Fast forward ten years and all you see are shattered hopes. Following a military coup in early February, the first against a civilian government since 1962, the army took back the power, replacing ministers and arresting Aung San Suu Kyi, the State Counsellor of Myanmar, a role akin to a head of government.
Political observers expect only the worst. That includes the future of the independent media.
Will the return of the army mean the return of the dark age for Myanmar’s journalism? Will journalists have to return to exile in order to do their job? What can journalists do to be able to report independently and what can others, international groups, donor organizations, foreign media, do to help?
We will address these and many other questions with Sonny Swe, CEO of Frontier Myanmar Weekly Magazine, and Jane McElhone, a journalism and media expert with a long experience in Myanmar and the region, in a discussion moderated by Marius Dragomir.
ABOUT THE SPEAKERS
Jane Madlyn McElhone has been working with Burmese media for the past 15 years and is contributing editor of Myanmar Media in Transition: Legacies, Challenges and Change (ISEAS, 2019). Her areas of expertise include journalism, media development, free expression, grantmaking, human rights and migration.
Sonny Swe is Co-Founder and CEO of Frontier Myanmar, a Yangon-based print and online magazine that covers current affairs and business.
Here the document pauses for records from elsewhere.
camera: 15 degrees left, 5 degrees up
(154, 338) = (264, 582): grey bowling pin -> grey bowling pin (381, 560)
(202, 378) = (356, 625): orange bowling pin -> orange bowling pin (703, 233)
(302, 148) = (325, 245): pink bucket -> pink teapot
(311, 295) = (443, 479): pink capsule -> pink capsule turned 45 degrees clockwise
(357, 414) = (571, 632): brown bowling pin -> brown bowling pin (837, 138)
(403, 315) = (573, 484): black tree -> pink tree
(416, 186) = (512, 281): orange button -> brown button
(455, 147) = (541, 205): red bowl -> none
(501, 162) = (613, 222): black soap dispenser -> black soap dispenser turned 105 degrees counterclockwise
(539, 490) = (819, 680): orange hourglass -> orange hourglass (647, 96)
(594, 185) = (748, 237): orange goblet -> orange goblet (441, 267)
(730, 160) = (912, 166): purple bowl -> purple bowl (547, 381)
He started out as a printer in 1996, and in 2000 co-founded with an Australian partner The Myanmar Times, the first non-government English-language newspaper in the country. At this time, the military régime imposed strict censorship laws, and in 2005 Sonny Swe was sentenced to 14 years in prison for breaching those laws. Released under a government amnesty in 2013, he briefly rejoined the Myanmar Times but moved on to become CEO of Mizzima Media Group and eventually, in 2015, set up publishing company Black Knight Media Group, which runs Frontier Myanmar. The magazine has experimented with new methods of reaching out to the audience and creating a community by launching a membership program in February, 2020.
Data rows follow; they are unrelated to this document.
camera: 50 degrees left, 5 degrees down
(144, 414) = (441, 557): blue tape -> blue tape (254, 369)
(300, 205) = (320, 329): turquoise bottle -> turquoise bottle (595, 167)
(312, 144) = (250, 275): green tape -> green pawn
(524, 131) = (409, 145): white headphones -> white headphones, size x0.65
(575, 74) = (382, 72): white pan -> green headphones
Marius Dragomir (moderator) is the Director of the Center for Media, Data and Society, and Senior Manager at Democracy Institute. He previously worked for the Open Society Foundations (OSF) for over a decade: he has managed the research and policy portfolio of the Program on Independent Journalism (PIJ), formerly the Network Media Program (NMP), in London. He has also been one of the main editors for PIJ’s flagship research and advocacy project, Mapping Digital Media, which became the largest policy research project ever. He was the main writer and editor of OSF’s Television Across Europe, a comparative study of broadcast policies in 20 European countries. He has been advising international organizations including Council of Europe where he serves as a member of the Committee of Experts on Media Environment and Reform, and UNESCO, where he has been sitting on the advisory board of the organization’s World Trends in Media Freedom Project.